Most of those killed in suicide bombing at a Peshawar mosque were police, 52 injured people remain in hospital.
A rescue and recovery operation was continuing in Pakistan after a suicide bombing at a mosque in the northwestern city of Peshawar killed at least 92 people, most of them police officials.
Muhammad Asim, a spokesperson for the Lady Reading Hospital in Peshawar, told Al Jazeera on Tuesday that at least 170 people were also injured in the blast a day earlier. The vast majority of those killed were police officers. Fifty-two wounded people remained in hospital, with six in a critical condition, he said.
Bilal Faizi, the chief rescue official, said rescue teams were still working at the site where more people could still be trapped. The suicide bombing caused the roof of the mosque to collapse, and rescuers had to remove mounds of debris to recover many of the bodies, authorities said.
Reporting from Peshawar, Al Jazeera’s Kamal Hyder said the operation had largely shifted to recovery.
“There has been a ceremonial send-off to those policemen who lost their lives, also funerals taking place across the province, because these policemen came from several districts – so there is mourning across the province,” he said.
Meanwhile, questions have grown over how the attacker was able to access the heavily fortified area, which includes the headquarters of the provincial police force and a counterterrorism department, while wearing a suicide vest.
That followed “credible intelligence reports” on January 21 that Tehreek-e-Taliban Pakistan (TTP) planned a wave of attacks in Peshawar and the wider Khyber Pakhtunkhwa province, Hyder reported.
Authorities have not determined who was behind the bombing, although shortly after the explosion Sarbakaf Mohmand, a TTP commander, claimed responsibility for the attack in a post on Twitter.
However, hours later, TTP spokesperson Mohammad Khurasani distanced the group from the bombing, saying it was not its policy to target mosques, seminaries and religious places. He added that those taking part in such acts could face punitive action under TTP’s policy, but did not address why a TTP commander had claimed responsibility for the bombing.
Ghulam Ali, the provincial governor in the Khyber Pakhtunkhwa province, said an investigation was under way to determine “how the terrorist entered the mosque”.
“Yes, it was a security lapse,” he added.
Meanwhile, Prime Minister Shehbaz Sharif visited a hospital in Peshawar on Monday and promised to take “stern action” against those behind the attack.
“The sheer scale of the human tragedy is unimaginable.
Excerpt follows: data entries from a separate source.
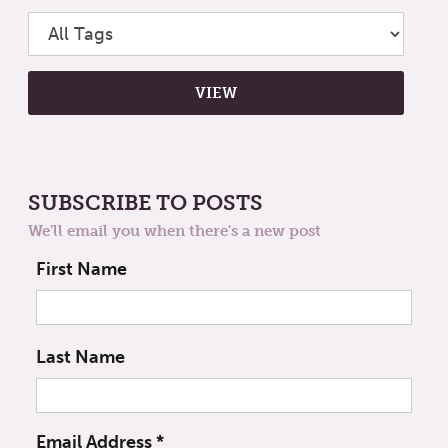
SUBSCRIBE TO POSTS
We'll email you when there's a new post
First Name
Last Name
Email Address
*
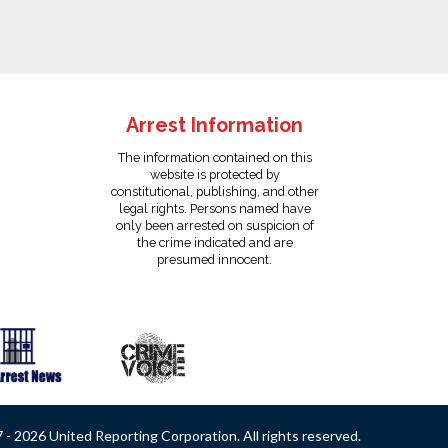
Arrest Information
The information contained on this
website is protected by
constitutional, publishing, and other
legal rights. Persons named have
only been arrested on suspicion of
the crime indicated and are
presumed innocent.
- 2026 United Reporting Corporation. All rights reserved.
This is no less than an attack on Pakistan,” he tweeted. He expressed his condolences to the families of the victims, saying their pain “cannot be described in words”.
Pakistan has seen a surge in attacks since November when the TTP ended a ceasefire with the government.
In early January, the TTP claimed one of its members shot and killed two intelligence officers, including the director of the counterterrorism wing of the country’s military-based spy agency Inter-Services Intelligence. Security officials said on Monday the gunman in that attack was traced and killed in a shootout in the northwest of the country, near the Afghan border.
While a separate group, the TTP is a close ally of the Afghan Taliban.
The TTP has waged a 15-year armed uprising against the Pakistani government, which included a 2014 attack by a faction of the group on an army-run school in Peshawar that killed 154 people, mostly children.
UN Secretary-General Antonio Guterres called the latest bombing “particularly abhorrent” for targeting a place of worship, UN spokesperson Stephane Dujarric said.
The attack comes as cash-strapped Pakistan continues to face a severe economic crisis. It has sought a crucial installment of $1.1bn from the International Monetary Fund – part of its $6bn bailout package – to avoid default. However, talks with the IMF have stalled in recent months.